Mrs. Saumarez's house stood a little way back from the street called Abbey Gate, an old, apparently Early Jacobean mansion, set amidst the elms for which Hathelsborough was famous, so profusely and to such a height did they grow all over the town. A smart parlour-maid, who looked inquisitively at him, and was evidently expecting his arrival, admitted Brent, and led him at once along a half-lighted hall into a little room, where the light of a shaded lamp shone on a snug and comfortable interior and on rows of more books than young and pretty women generally possess. Left alone for a few minutes, Brent glanced round the well-filled shelves, and formed the opinion that Mrs. Saumarez went in for very solid reading, chiefly in the way of social and political economy. He began to see now why she and the murdered Mayor had been such close friends—the subjects that apparently interested her had been those in which Wallingford had always been deeply absorbed. Maybe, then, Mrs. Saumarez had been behind the Reform party in Hathelsborough?—there was a woman wire-puller at the back of these matters as a rule, he believed—that sort of thing, perhaps, was Mrs. Saumarez's little hobby.
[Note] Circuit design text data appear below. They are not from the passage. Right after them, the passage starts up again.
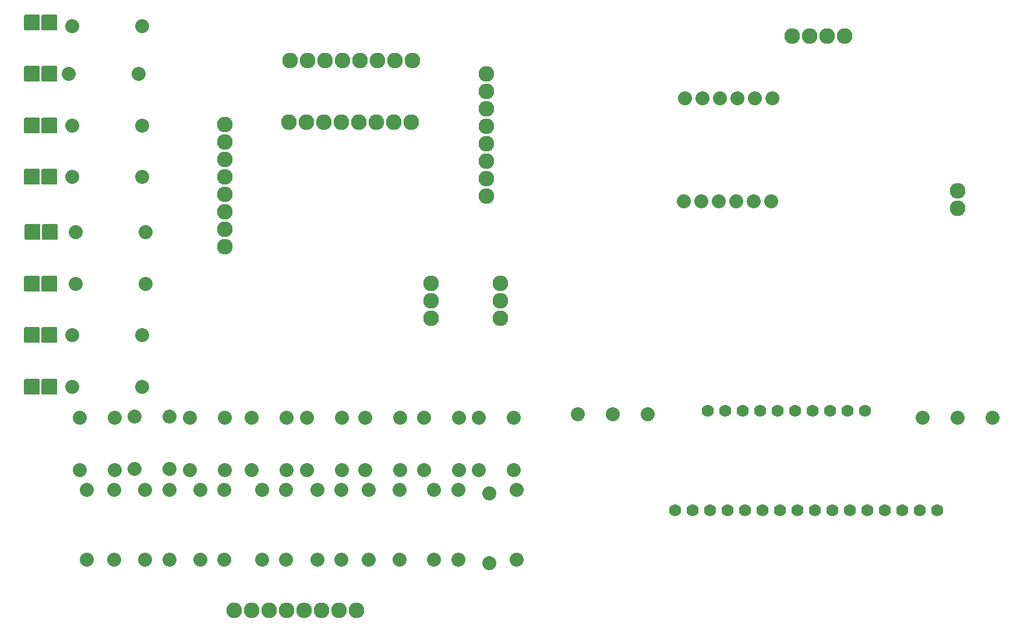
<source format=gbr>
G04 PROTEUS RS274X GERBER FILE*
%FSLAX45Y45*%
%MOMM*%
G01*
%AMPPAD009*
4,1,36,
-1.016000,1.143000,
1.016000,1.143000,
1.041970,1.140470,
1.065980,1.133200,
1.087580,1.121650,
1.106290,1.106290,
1.121650,1.087570,
1.133200,1.065980,
1.140470,1.041970,
1.143000,1.016000,
1.143000,-1.016000,
1.140470,-1.041970,
1.133200,-1.065980,
1.121650,-1.087570,
1.106290,-1.106290,
1.087580,-1.121650,
1.065980,-1.133200,
1.041970,-1.140470,
1.016000,-1.143000,
-1.016000,-1.143000,
-1.041970,-1.140470,
-1.065980,-1.133200,
-1.087580,-1.121650,
-1.106290,-1.106290,
-1.121650,-1.087570,
-1.133200,-1.065980,
-1.140470,-1.041970,
-1.143000,-1.016000,
-1.143000,1.016000,
-1.140470,1.041970,
-1.133200,1.065980,
-1.121650,1.087570,
-1.106290,1.106290,
-1.087580,1.121650,
-1.065980,1.133200,
-1.041970,1.140470,
-1.016000,1.143000,
0*%
%ADD19PPAD009*%
%ADD13C,2.032000*%
%ADD70C,2.286000*%
%ADD12C,1.778000*%
D19*
X+550000Y+9250000D03*
X+804000Y+9250000D03*
X+550000Y+8500000D03*
X+804000Y+8500000D03*
X+550000Y+7750000D03*
X+804000Y+7750000D03*
X+550000Y+7000000D03*
X+804000Y+7000000D03*
X+554000Y+6200000D03*
X+808000Y+6200000D03*
X+550000Y+5450000D03*
X+804000Y+5450000D03*
X+550000Y+4700000D03*
X+804000Y+4700000D03*
X+550000Y+3950000D03*
X+804000Y+3950000D03*
D13*
X+10021300Y+6651400D03*
X+10275300Y+6651400D03*
X+10529300Y+6651400D03*
X+10783300Y+6651400D03*
X+11037300Y+6651400D03*
X+11291300Y+6651400D03*
X+10034000Y+8150000D03*
X+10288000Y+8150000D03*
X+10542000Y+8150000D03*
X+10796000Y+8150000D03*
X+11050000Y+8150000D03*
X+11304000Y+8150000D03*
D70*
X+7150000Y+8500000D03*
X+7150000Y+8246000D03*
X+7150000Y+7992000D03*
X+7150000Y+7738000D03*
X+7150000Y+7484000D03*
X+7150000Y+7230000D03*
X+7150000Y+6976000D03*
X+7150000Y+6722000D03*
X+11600000Y+9050000D03*
X+11854000Y+9050000D03*
X+12108000Y+9050000D03*
X+12362000Y+9050000D03*
X+6058000Y+7800000D03*
X+5804000Y+7800000D03*
X+5550000Y+7800000D03*
X+5296000Y+7800000D03*
X+5042000Y+7800000D03*
X+4788000Y+7800000D03*
X+4534000Y+7800000D03*
X+4280000Y+7800000D03*
X+4296000Y+8700000D03*
X+4550000Y+8700000D03*
X+4804000Y+8700000D03*
X+5058000Y+8700000D03*
X+5312000Y+8700000D03*
X+5566000Y+8700000D03*
X+5820000Y+8700000D03*
X+6074000Y+8700000D03*
D12*
X+9896000Y+2150000D03*
X+10150000Y+2150000D03*
X+10404000Y+2150000D03*
X+10658000Y+2150000D03*
X+10912000Y+2150000D03*
X+11166000Y+2150000D03*
X+11420000Y+2150000D03*
X+11674000Y+2150000D03*
X+11928000Y+2150000D03*
X+12182000Y+2150000D03*
X+12436000Y+2150000D03*
X+12690000Y+2150000D03*
X+12944000Y+2150000D03*
X+13198000Y+2150000D03*
X+13452000Y+2150000D03*
X+13706000Y+2150000D03*
X+12658000Y+3600000D03*
X+12404000Y+3600000D03*
X+12150000Y+3600000D03*
X+11896000Y+3600000D03*
X+11642000Y+3600000D03*
X+11388000Y+3600000D03*
X+11134000Y+3600000D03*
X+10880000Y+3600000D03*
X+10626000Y+3600000D03*
X+10372000Y+3600000D03*
D70*
X+14000000Y+6800000D03*
X+14000000Y+6546000D03*
X+6350000Y+4946000D03*
X+6350000Y+5200000D03*
X+6350000Y+5454000D03*
X+3350000Y+7762000D03*
X+3350000Y+7508000D03*
X+3350000Y+7254000D03*
X+3350000Y+7000000D03*
X+3350000Y+6746000D03*
X+3350000Y+6492000D03*
X+3350000Y+6238000D03*
X+3350000Y+5984000D03*
X+5266000Y+700000D03*
X+5012000Y+700000D03*
X+4758000Y+700000D03*
X+4504000Y+700000D03*
X+4250000Y+700000D03*
X+3996000Y+700000D03*
X+3742000Y+700000D03*
X+3488000Y+700000D03*
D13*
X+1242000Y+3500000D03*
X+1750000Y+3500000D03*
X+1242000Y+2738000D03*
X+1750000Y+2738000D03*
X+2034000Y+3512000D03*
X+2542000Y+3512000D03*
X+2034000Y+2750000D03*
X+2542000Y+2750000D03*
X+2842000Y+3500000D03*
X+3350000Y+3500000D03*
X+2842000Y+2738000D03*
X+3350000Y+2738000D03*
X+3742000Y+3500000D03*
X+4250000Y+3500000D03*
X+3742000Y+2738000D03*
X+4250000Y+2738000D03*
X+4542000Y+3500000D03*
X+5050000Y+3500000D03*
X+4542000Y+2738000D03*
X+5050000Y+2738000D03*
X+5392000Y+3500000D03*
X+5900000Y+3500000D03*
X+5392000Y+2738000D03*
X+5900000Y+2738000D03*
X+6242000Y+3500000D03*
X+6750000Y+3500000D03*
X+6242000Y+2738000D03*
X+6750000Y+2738000D03*
X+7042000Y+3500000D03*
X+7550000Y+3500000D03*
X+7042000Y+2738000D03*
X+7550000Y+2738000D03*
X+2150000Y+3950000D03*
X+1134000Y+3950000D03*
X+2150000Y+4700000D03*
X+1134000Y+4700000D03*
X+2200000Y+5450000D03*
X+1184000Y+5450000D03*
X+2200000Y+6200000D03*
X+1184000Y+6200000D03*
X+2150000Y+7000000D03*
X+1134000Y+7000000D03*
X+2150000Y+7750000D03*
X+1134000Y+7750000D03*
X+2100000Y+8500000D03*
X+1084000Y+8500000D03*
X+2150000Y+9200000D03*
X+1134000Y+9200000D03*
X+7192000Y+2400000D03*
X+7192000Y+1384000D03*
X+6392000Y+2450000D03*
X+6392000Y+1434000D03*
X+5892000Y+2450000D03*
X+5892000Y+1434000D03*
X+5042000Y+2450000D03*
X+5042000Y+1434000D03*
X+4242000Y+2450000D03*
X+4242000Y+1434000D03*
X+3342000Y+2450000D03*
X+3342000Y+1434000D03*
X+2542000Y+2450000D03*
X+2542000Y+1434000D03*
X+1342000Y+2450000D03*
X+1342000Y+1434000D03*
X+1742000Y+2450000D03*
X+1742000Y+1434000D03*
X+2192000Y+2450000D03*
X+2192000Y+1434000D03*
X+2992000Y+2450000D03*
X+2992000Y+1434000D03*
X+3892000Y+2450000D03*
X+3892000Y+1434000D03*
X+4692000Y+2450000D03*
X+4692000Y+1434000D03*
X+5442000Y+2450000D03*
X+5442000Y+1434000D03*
X+6742000Y+2450000D03*
X+6742000Y+1434000D03*
X+7592000Y+2450000D03*
X+7592000Y+1434000D03*
X+8484000Y+3550000D03*
X+8992000Y+3550000D03*
X+9500000Y+3550000D03*
X+13492000Y+3500000D03*
X+14000000Y+3500000D03*
X+14508000Y+3500000D03*
D70*
X+7350000Y+5454000D03*
X+7350000Y+5200000D03*
X+7350000Y+4946000D03*
M02*

</source>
He turned from these speculations to find her at his elbow.

"Thank you for coming, Mr. Brent," she said softly.

Brent looked attentively at her as he took the hand which she held out to him. Seen at closer quarters he saw that she was a much prettier woman than he had fancied; he saw too that, whatever her tastes might be in the way of politics and sociology, she was wholly feminine, and not above enhancing her charms by punctilious attention to her general appearance and setting. She had been very quietly and even sombrely dressed at the inquest that morning, but she was now in evening dress, and her smart gown, her wealth of fair hair, her violet eyes, and the rose tint of her delicate cheek somewhat dazzled Brent, who was not greatly used to women's society. He felt a little shy and a little awkward.

"Yes, yes, I came at once," he said. "I—of course, I gathered that you wanted me."

Mrs. Saumarez smiled, and pointing to an easy chair in front of the bright fire dropped into another close by it.

"Sit down, Mr. Brent," she said. "Yes, I wanted you. And I couldn't very well go to the Chancellor, could I? So thank you again for coming so promptly. Perhaps"—she turned and looked at him steadily—"you're already aware that your cousin and I were great friends?"

"I've heard it," answered Brent. He nodded at one of the book-cases at which she had found him looking. "Similar tastes, I suppose? He was a great hand at that sort of thing."